## Textauszug
########
Sich zu verlieren, neue Wege zu erkunden und Misserfolge nicht als Niederlage, sondern als wertvolle Erfahrungen zu betrachten, ist ein essenzieller Bestandteil des Reifeprozesses eines jeden Menschen. Unabhängig davon, wie viele inspirierende Zitate man von den Denkern der Zeit verinnerlicht, wie häufig man Videos von scheinbaren "Erfolgsmenschen" ansieht oder die Erzählungen und Ratschläge von Freunden und Familie aufnimmt – sich in vorgefertigte Kategorien einordnen zu lassen, legt den ersten Grundstein dafür, unnötige Grenzen für sich selbst zu setzen, die in Wirklichkeit gar nicht existieren.

Durch meine ausgeprägte Neigung, nicht lange an einem Ort zu verweilen, wurde nach meinem unvergesslichen Aufenthalt in Kanada schnell klar, dass ein neues, noch größeres Abenteuer mein nächstes Ziel war. Gemeinsam mit meinem Kumpel und meinem zuvor umgebauten Transit machte ich mich über die Osterfeiertage auf den Weg, um dem deutschen Winter zu entkommen und Spanien zu erkunden.

Mein frisch aufgebautes Yalla! wurde nicht nur von feinstem katalonischen Staub im Pure Riding Bikepark umhüllt, sondern erlebte auch die Herausforderungen der erstklassigen Jumplines im 4Riders Bikepark. Anfangs war ich unsicher, ob mein relativ großes Full-29-Downhill-Bike für steile Trails und Sprünge geeignet war, doch schon vom ersten Moment an spürte ich wieder die Leidenschaft, die ich so sehr liebe – das Fahren von Jump Lines mit einem Doppelbrückenrad.
########
## Bereitgestellte Zeilen
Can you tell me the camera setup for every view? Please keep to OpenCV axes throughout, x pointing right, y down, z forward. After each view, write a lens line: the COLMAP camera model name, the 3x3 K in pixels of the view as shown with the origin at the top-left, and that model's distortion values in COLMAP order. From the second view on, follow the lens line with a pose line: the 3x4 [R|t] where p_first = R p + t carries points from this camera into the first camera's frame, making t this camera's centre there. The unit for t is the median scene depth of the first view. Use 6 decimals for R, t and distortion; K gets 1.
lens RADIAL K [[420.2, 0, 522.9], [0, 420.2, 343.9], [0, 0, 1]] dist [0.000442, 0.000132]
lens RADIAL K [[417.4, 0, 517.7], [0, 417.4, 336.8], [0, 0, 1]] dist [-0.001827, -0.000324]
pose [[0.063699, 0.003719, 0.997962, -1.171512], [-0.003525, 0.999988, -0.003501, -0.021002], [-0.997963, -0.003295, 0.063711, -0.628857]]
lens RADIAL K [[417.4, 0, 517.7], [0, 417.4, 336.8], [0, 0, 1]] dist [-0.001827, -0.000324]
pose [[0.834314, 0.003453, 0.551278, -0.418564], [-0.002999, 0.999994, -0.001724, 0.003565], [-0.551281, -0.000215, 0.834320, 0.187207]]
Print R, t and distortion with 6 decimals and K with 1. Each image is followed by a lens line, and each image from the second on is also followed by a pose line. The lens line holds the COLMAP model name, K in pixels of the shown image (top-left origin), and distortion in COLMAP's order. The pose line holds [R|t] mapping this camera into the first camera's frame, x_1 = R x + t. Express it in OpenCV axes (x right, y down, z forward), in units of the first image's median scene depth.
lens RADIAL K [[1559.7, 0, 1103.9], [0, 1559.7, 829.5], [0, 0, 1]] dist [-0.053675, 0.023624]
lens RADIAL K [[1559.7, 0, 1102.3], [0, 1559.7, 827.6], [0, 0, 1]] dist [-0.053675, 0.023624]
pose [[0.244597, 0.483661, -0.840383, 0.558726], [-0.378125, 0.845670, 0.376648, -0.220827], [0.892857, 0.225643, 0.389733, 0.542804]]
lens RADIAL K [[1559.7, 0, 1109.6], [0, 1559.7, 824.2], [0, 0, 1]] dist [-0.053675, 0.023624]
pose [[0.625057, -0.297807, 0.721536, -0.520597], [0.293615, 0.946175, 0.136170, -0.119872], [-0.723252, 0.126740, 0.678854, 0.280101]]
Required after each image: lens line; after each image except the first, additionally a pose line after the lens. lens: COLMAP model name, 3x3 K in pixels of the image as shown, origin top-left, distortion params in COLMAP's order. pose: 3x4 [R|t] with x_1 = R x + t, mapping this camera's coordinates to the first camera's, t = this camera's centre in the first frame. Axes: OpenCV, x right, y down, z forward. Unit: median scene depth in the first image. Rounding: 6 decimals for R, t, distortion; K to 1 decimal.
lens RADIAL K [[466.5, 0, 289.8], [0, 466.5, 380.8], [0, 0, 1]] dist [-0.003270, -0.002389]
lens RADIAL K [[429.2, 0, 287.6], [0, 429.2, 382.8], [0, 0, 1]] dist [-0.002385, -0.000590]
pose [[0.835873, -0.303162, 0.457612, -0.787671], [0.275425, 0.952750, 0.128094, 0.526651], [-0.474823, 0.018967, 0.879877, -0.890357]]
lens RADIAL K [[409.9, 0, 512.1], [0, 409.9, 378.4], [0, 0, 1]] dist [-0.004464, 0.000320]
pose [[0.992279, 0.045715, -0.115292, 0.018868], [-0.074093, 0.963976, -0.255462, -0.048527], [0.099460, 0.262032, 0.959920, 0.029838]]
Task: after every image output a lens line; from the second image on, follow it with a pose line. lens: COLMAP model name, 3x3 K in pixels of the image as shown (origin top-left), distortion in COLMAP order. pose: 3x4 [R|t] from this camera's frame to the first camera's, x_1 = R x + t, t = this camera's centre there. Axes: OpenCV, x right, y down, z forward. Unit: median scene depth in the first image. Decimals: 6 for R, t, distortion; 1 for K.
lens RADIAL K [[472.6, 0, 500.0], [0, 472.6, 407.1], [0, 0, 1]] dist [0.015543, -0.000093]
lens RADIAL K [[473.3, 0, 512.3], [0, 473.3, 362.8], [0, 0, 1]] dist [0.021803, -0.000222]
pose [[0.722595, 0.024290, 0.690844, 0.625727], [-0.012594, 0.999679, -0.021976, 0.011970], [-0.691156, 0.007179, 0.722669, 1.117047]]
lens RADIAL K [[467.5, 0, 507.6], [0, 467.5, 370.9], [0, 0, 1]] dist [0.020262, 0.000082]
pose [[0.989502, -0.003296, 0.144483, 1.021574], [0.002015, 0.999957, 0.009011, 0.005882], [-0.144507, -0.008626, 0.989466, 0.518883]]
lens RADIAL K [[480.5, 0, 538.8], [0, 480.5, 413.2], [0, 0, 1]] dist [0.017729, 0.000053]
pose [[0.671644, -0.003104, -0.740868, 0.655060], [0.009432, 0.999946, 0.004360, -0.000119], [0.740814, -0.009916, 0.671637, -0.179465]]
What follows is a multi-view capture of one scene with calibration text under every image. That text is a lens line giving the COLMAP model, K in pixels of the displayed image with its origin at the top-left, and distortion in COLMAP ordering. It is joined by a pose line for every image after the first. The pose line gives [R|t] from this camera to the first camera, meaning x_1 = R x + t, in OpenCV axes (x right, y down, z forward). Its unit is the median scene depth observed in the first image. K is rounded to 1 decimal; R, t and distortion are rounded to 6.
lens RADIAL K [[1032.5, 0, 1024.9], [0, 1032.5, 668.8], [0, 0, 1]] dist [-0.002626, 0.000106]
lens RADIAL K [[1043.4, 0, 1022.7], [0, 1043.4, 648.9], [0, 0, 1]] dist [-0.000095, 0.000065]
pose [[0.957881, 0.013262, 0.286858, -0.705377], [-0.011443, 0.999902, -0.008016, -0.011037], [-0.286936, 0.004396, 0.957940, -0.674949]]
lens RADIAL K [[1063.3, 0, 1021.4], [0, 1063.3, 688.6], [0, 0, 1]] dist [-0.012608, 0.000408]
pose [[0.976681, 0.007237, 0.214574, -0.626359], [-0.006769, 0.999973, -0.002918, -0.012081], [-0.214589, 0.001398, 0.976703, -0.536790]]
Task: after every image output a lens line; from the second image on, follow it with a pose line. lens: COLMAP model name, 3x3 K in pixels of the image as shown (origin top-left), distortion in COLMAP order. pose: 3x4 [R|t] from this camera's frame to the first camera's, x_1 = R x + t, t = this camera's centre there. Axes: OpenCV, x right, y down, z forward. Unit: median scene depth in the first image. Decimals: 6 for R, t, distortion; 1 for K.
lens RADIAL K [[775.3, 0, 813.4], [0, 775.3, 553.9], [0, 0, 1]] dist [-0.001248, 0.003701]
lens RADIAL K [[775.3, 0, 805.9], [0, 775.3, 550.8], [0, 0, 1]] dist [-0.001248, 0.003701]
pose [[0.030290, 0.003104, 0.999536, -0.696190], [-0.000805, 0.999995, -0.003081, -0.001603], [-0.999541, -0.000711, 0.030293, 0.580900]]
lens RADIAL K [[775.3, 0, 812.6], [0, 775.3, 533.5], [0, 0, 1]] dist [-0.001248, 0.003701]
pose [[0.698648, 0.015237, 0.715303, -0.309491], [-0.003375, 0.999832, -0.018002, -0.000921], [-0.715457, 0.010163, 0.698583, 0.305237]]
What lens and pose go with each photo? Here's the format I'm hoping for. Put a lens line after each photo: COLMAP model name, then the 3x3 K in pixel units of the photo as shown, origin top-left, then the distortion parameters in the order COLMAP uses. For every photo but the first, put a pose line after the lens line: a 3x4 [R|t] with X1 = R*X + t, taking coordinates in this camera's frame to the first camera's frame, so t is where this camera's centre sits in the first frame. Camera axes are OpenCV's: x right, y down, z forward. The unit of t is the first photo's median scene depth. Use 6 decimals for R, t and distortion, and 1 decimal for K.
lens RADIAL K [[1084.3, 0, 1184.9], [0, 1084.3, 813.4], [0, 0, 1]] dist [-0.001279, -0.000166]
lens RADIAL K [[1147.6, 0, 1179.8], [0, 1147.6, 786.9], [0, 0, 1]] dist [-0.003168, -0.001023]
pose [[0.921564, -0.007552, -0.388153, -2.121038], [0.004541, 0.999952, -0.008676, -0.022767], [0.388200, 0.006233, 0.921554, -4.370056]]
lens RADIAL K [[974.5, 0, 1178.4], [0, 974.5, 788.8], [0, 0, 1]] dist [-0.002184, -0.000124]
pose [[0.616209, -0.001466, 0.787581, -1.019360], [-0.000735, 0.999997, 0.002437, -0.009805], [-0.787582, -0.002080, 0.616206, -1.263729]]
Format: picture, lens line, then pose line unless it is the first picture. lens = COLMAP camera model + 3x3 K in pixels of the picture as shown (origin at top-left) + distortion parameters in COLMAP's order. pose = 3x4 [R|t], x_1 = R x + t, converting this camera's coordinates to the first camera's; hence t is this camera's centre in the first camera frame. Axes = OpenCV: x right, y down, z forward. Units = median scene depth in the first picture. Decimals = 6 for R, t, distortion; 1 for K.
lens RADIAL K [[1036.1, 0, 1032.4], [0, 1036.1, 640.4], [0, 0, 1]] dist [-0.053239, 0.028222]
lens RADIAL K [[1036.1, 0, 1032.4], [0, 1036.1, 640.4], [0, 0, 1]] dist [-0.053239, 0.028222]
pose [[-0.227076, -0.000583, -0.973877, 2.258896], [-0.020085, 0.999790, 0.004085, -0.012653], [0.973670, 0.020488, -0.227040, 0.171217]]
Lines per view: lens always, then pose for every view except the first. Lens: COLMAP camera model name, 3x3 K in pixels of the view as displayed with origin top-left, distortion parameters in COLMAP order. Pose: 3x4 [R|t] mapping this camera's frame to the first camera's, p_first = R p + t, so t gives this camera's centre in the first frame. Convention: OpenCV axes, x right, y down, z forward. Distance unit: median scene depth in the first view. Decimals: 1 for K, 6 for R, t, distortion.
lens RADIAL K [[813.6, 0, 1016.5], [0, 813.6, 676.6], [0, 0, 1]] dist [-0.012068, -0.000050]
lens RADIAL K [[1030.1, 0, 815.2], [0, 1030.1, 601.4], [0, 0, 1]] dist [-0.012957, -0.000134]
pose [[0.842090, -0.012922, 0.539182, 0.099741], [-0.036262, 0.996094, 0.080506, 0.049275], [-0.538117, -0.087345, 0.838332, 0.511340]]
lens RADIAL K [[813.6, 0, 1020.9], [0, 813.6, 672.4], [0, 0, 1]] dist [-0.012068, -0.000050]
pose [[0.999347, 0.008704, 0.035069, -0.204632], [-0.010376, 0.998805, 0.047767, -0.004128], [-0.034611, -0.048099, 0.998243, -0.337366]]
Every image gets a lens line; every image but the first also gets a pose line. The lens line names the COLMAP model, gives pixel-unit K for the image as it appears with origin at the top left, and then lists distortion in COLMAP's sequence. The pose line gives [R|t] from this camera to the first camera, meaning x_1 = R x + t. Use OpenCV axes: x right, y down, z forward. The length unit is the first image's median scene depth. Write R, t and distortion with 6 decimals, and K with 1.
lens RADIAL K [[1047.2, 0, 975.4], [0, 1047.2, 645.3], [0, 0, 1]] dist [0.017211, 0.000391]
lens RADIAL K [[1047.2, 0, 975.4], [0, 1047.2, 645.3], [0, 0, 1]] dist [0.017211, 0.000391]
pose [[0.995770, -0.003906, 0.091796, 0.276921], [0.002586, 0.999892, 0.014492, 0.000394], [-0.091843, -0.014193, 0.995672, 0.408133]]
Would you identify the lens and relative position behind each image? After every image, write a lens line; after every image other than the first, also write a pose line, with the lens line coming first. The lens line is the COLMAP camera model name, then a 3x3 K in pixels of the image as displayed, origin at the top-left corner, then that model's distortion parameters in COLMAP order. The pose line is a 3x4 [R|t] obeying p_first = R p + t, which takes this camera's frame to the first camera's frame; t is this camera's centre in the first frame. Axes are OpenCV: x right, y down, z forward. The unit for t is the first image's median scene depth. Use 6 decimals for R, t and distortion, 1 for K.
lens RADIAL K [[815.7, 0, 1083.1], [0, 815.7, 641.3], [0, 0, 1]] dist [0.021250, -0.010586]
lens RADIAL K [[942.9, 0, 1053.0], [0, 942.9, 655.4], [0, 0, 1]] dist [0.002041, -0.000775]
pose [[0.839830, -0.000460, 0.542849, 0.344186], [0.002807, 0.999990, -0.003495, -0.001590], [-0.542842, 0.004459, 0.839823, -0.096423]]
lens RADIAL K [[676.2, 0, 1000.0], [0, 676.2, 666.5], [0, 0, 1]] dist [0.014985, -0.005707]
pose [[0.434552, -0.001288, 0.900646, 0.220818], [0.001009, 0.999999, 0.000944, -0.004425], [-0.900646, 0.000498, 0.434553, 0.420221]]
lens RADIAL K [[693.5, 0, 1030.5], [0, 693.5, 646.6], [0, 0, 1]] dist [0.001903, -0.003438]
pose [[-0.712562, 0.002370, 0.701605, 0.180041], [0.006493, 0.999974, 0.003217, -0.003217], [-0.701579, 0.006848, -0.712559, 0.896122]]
########
Führe den Textauszug über die Mountainbike-Reise nach Spanien im Anschluss an seinen letzten Satz fort.

Auf dem Rückweg von unserem zweiwöchigen Abenteuer stand der Besuch der Royal Hills in der Nähe von Toulouse in Frankreich auf dem Programm. Da die Flat Out Days in Slowenien ausfielen, war die Royal Fest Line das nächstgelegene Ziel, um zum ersten Mal die Weiten des Big Air zu erleben. Nachdem die ersten Sprünge bis nach dem Lillypad-Feature gemeistert waren, wagten wir uns an die großen Sprünge. Aufgrund des Wetterberichts war uns bewusst, dass wir nur diesen einen Tag hatten, bevor der Regen einsetzen würde.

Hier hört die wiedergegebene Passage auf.